Text shown:

Overview of Linux capabilities, part 3

overview-of-linux-capabilities-part-3

Sven Vermeulen Mon 06 May 2013

In previous posts I talked about capabilities and gave an introduction to how this powerful security feature within Linux can be used (and also exploited). I also covered a few capabilities, so let's wrap this up with the remainder of them.

CAP_AUDIT_CONTROL
Enable and disable kernel auditing; change auditing filter rules; retrieve auditing status and filtering rules
CAP_AUDIT_WRITE
Write records to kernel auditing log
CAP_BLOCK_SUSPEND
Employ features that can block system suspend
CAP_MAC_ADMIN
Override Mandatory Access Control (implemented for the SMACK LSM)
CAP_MAC_OVERRIDE
Allow MAC configuration or state changes (implemented for the SMACK LSM)
CAP_NET_ADMIN
Perform various network-related operations:

- interface configuration - administration of IP firewall, masquerading and accounting - modify routing tables - bind to any address for transparent proxying - set type-of-service (TOS) - clear driver statistics - set promiscuous mode - enabling multicasting - use setsockopt() for privileged socket operations
CAP_NET_BIND_SERVICE
Bind a socket to Internet domain privileged ports (less than 1024)
CAP_NET_RAW
Use RAW and PACKET sockets, and bind to any address for transparent proxying
CAP_SETPCAP
Allow the process to add any capability from the calling thread's bounding set to its inheritable set, and drop capabilities from the bounding set (using prctl()) and make changes to the securebits flags.
CAP_SYS_ADMIN

Very powerful capability, includes:

- Running quota control, mount, swap management, set hostname, ... - Perform VM86_REQUEST_IRQ vm86 command - Perform IPC_SET and IPC_RMID operations on arbitrary System V IPC objects - Perform operations on trusted.* and security.* extended attributes - Use lookup_dcookie

and many, many more. man capabilities gives a good overview of them.

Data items
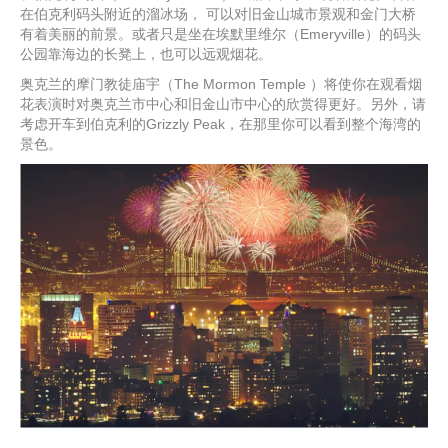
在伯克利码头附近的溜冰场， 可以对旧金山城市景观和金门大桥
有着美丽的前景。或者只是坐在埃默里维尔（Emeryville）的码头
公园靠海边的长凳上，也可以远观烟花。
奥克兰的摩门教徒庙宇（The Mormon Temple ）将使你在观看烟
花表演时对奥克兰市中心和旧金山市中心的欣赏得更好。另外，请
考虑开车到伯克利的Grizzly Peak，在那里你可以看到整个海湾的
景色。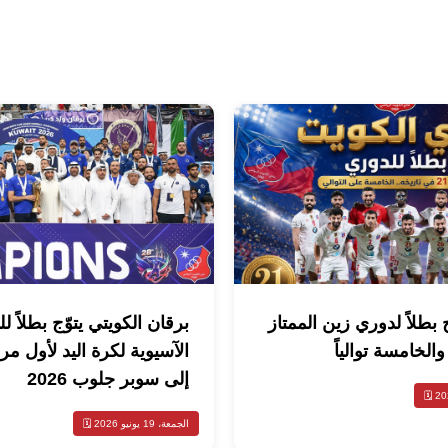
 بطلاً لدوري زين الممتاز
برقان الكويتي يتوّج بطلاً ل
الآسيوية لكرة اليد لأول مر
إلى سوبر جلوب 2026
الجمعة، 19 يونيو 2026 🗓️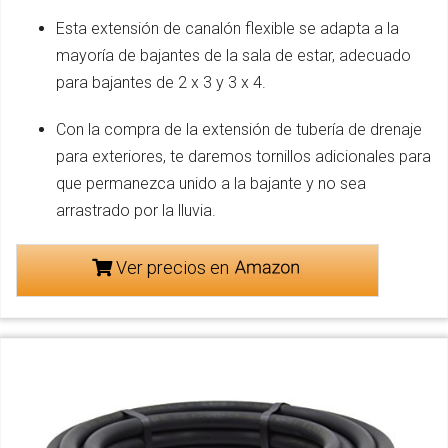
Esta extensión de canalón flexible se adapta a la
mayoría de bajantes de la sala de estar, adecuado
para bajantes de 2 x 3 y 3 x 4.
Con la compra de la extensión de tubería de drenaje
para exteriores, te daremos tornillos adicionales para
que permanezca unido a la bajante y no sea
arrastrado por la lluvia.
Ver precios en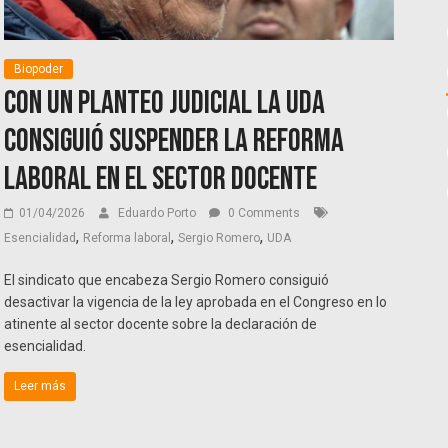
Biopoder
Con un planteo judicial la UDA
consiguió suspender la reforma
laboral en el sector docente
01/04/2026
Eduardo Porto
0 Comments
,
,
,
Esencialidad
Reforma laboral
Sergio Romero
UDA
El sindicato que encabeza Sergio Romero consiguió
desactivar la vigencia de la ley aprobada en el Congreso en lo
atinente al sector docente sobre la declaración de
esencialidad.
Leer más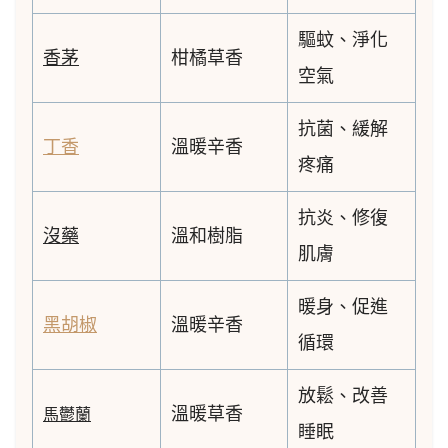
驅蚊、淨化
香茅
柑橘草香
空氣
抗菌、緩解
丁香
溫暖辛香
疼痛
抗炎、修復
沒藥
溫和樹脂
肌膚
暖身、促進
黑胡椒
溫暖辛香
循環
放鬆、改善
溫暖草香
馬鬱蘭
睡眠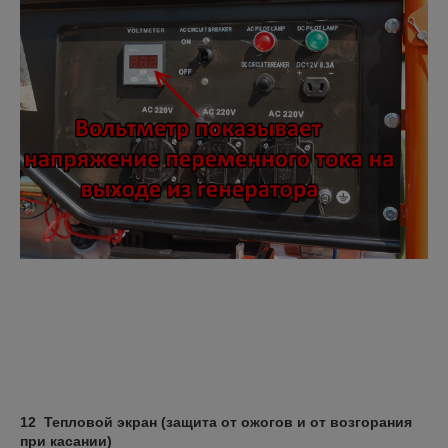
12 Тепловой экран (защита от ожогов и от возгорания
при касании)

Task set:
(a) Which capabilities in the post on Linux capabilities have names that begin with "CAP_NET_"? List every one.
(b) According to the post on Linux capabilities, what ports does CAP_NET_BIND_SERVICE allow a socket to be bound to?
(c) Retype the stretch of the post on Linux capabilities from "overview-of-linux-capabilities-part-3" through "Control (implemented for the SMACK LSM)".
The records are separate material and have no connection to the post on Linux capabilities.

Responses by item number:
(a) CAP_NET_ADMIN, CAP_NET_BIND_SERVICE, CAP_NET_RAW

(b) Internet domain privileged ports, meaning those less than 1024.

(c)
overview-of-linux-capabilities-part-3

Sven Vermeulen Mon 06 May 2013

In previous posts I talked about capabilities and gave an introduction to how this powerful security feature within Linux can be used (and also exploited). I also covered a few capabilities, so let's wrap this up with the remainder of them.

CAP_AUDIT_CONTROL
Enable and disable kernel auditing; change auditing filter rules; retrieve auditing status and filtering rules
CAP_AUDIT_WRITE
Write records to kernel auditing log
CAP_BLOCK_SUSPEND
Employ features that can block system suspend
CAP_MAC_ADMIN
Override Mandatory Access Control (implemented for the SMACK LSM)